> **TASK DESCRIPTION**:
Present every line below as a Markdown table with two columns, Row for the line's number and Line for its text, and omit any blank lines. Leave the pictures out of your answer.

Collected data
>>>

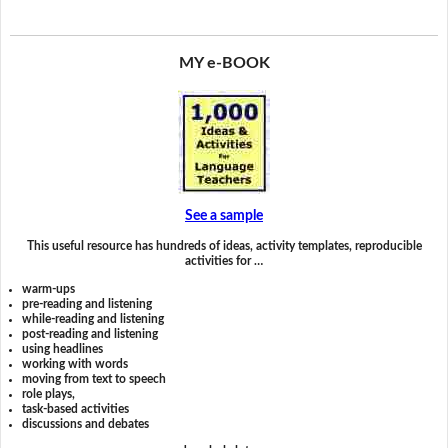
MY e-BOOK
See a sample
This useful resource has hundreds of ideas, activity templates, reproducible
activities for …
warm-ups
pre-reading and listening
while-reading and listening
post-reading and listening
using headlines
working with words
moving from text to speech
role plays,
task-based activities
discussions and debates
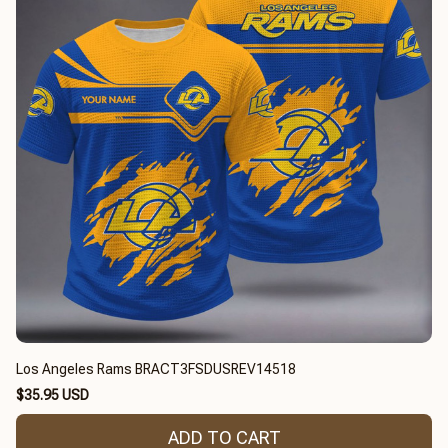
Los Angeles Rams BRACT3FSDUSREV14518
$35.95 USD
ADD TO CART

<<<

> **COMPLETED TASK**:
| Row | Line |
|---|---|
| 1 | MY e-BOOK |
| 2 | See a sample |
| 3 | This useful resource has hundreds of ideas, activity templates, reproducible |
| 4 | activities for … |
| 5 | warm-ups |
| 6 | pre-reading and listening |
| 7 | while-reading and listening |
| 8 | post-reading and listening |
| 9 | using headlines |
| 10 | working with words |
| 11 | moving from text to speech |
| 12 | role plays, |
| 13 | task-based activities |
| 14 | discussions and debates |
| 15 | Los Angeles Rams BRACT3FSDUSREV14518 |
| 16 | $35.95 USD |
| 17 | ADD TO CART |